Hawaii County is jumping into a multi-state class action lawsuit against Big Pharma manufacturers and distributors, seeking compensation for opioid addiction and overdoses on the island.
The County Council on Wednesday voted 6-2 to hire a national law firm in what supporters called a no-risk contingency deal that has the attorneys paid from a portion of proceeds only if they win or settle the case. Otherwise, the county would pay nothing.
Council members said Big Pharma caused the opioid crisis so it should help fix it.
“We’ve got to deal with this devastating effect of their aggressive marketing,” said Hamakua Councilwoman Valerie Poindexter. “They need to start forking some of that money over so we can start addressing some of the devastating effects of what they created.”
Kona Councilwoman Rebecca Villegas agreed.
“This is taking it to the next level, holding accountable those who manufactured a poison and sold it as a magic pill,” Villegas said. “It’s accountability for corporate greed … an opportunity for little to no risk for the county with an opportunity for some reward.”
Voting no were Kohala Councilman Tim Richards and Hilo Councilwoman Sue Lee Loy, who have philosophical issues about blaming manufacturers for improper use of their products. Council Chairman Aaron Chung, also of Hilo, was not in the room for the vote.
“What I’m concerned about is, we’re going for the deep pockets rather than the root of the problem,” Richards said. “What we’re taking about is managing a crisis. … The end user, the prescriber, the one who held the license, is the one to be held accountable.”
The measure gives Corporation Counsel authority to hire on a contingency basis the New York City-based personal injury law firm Napoli Shkolnik and its local counsel, the Hawaii Accident Law Center from Honolulu.
Details about the potential lawsuit are sketchy, but attorneys will enter Hawaii County in multi-state litigation that’s been ongoing for about a year. The lawsuits center on manufacturers and distributors of opioids in particular.
The county’s action comes as a settlement agreement last month saw the state of Oklahoma winning $270 million in litigation against Purdue Pharma and the billionaire Sackler family owners over its OxyContin pain killer.
Representatives for Purdue and Sackler family members said the suit misleadingly blames them for a problem that’s far bigger than OxyContin, according to the Associated Press.
Lawsuits claiming drug manufacturers collaborated to downplay the serious risks of opioid addiction have been increasing nationwide.
Distributors have been included in some lawsuits, including Hawaii County’s, accused of playing a part in a scheme that “spent millions of dollars developing deceptive materials and advertising, deploying sales representatives and recruiting physicians to encourage increased prescription rates, which in turn led to increased addiction, loss of life and costs,” according to the county’s Resolution 20.
Healthcare Distribution Alliance, the national trade association representing distributors, including AmerisourceBergen, Cardinal Health and McKesson, takes issue with being included in the mix.
“The misuse and abuse of prescription opioids is a complex public health challenge that requires a collaborative and systemic response that engages all stakeholders,” said John Parker, executive vice president for Healthcare Distribution Alliance, in a statement.

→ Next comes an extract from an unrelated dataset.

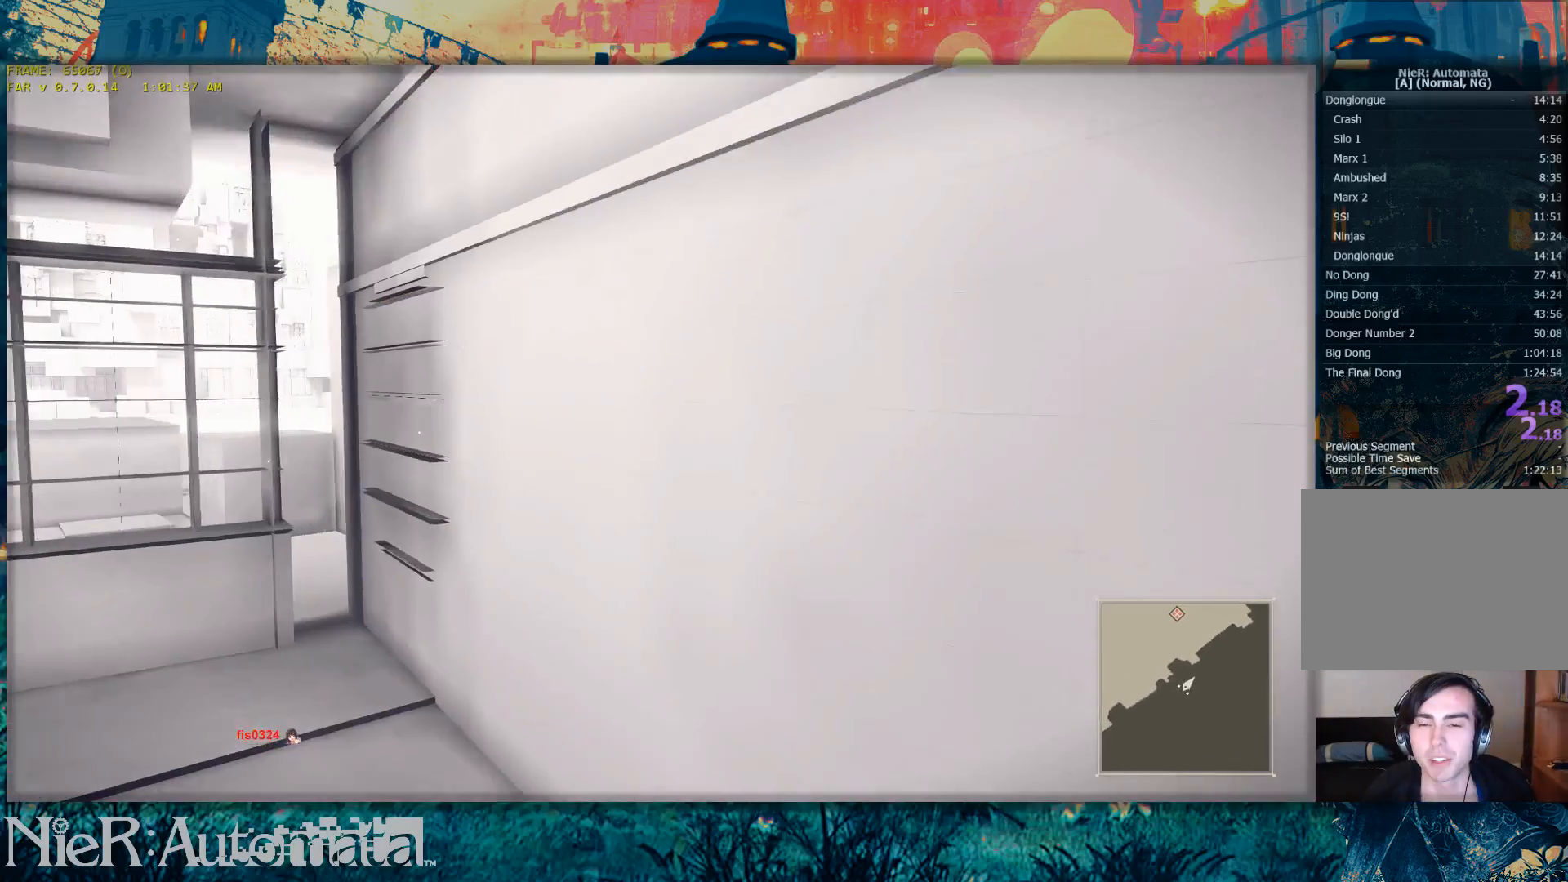
Gameplay with a controller (Xbox layout); each line is a JSON object with the inputs held at the frame after it (dt_ms = milliseconds from this image to that frame). "button_events" lists button changes between this image and that frame as [ms after this image, input, new state], when the widget could be followed in between (sticks are given only as held states). Not read: L1 L2 R1 R2.
{"dt_ms": 500, "buttons": [], "left_stick": "center", "right_stick": "center", "button_events": []}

“Given our role, the idea that distributors are responsible for the number of opioid prescriptions written defies common sense and lacks understanding of how the pharmaceutical supply chain actually works and is regulated,” Parker added. “Those bringing lawsuits would be better served addressing the root causes, rather than trying to redirect blame through litigation.”
Hawaii County has the highest rate of prescribing opioids of any county in the state, at a rate of 66.4 prescriptions per 100 people, double the prescribing rate for the City and County of Honolulu, according to the resolution.
The county could benefit financially from a multi-party lawsuit, similar to money that came to Hawaii and other states from Big Tobacco litigation.
Kauai County also accepted the deal, but the state attorney general has not, according to county Corporation Counsel Joe Kamelamela. He said that means any compensation would come directly to the county, unlike the similar tobacco settlement agreement that had all the compensation going to the state.
Any compensation from the lawsuit would have to be used in some manner relating to addiction or its effects.
“There’s got to be some nexus,” Kamelamela said.
Such effects won’t be hard to find on this island, said South Kona/Ka‘u Councilwoman Maile David.
“This lawsuit will determine whether it is the manufacturer’s responsibility. … But I think we have to start somewhere,” David said. “If we win, we will at least have an opportunity to address something that everyone in this room has been touched by in one way or another.”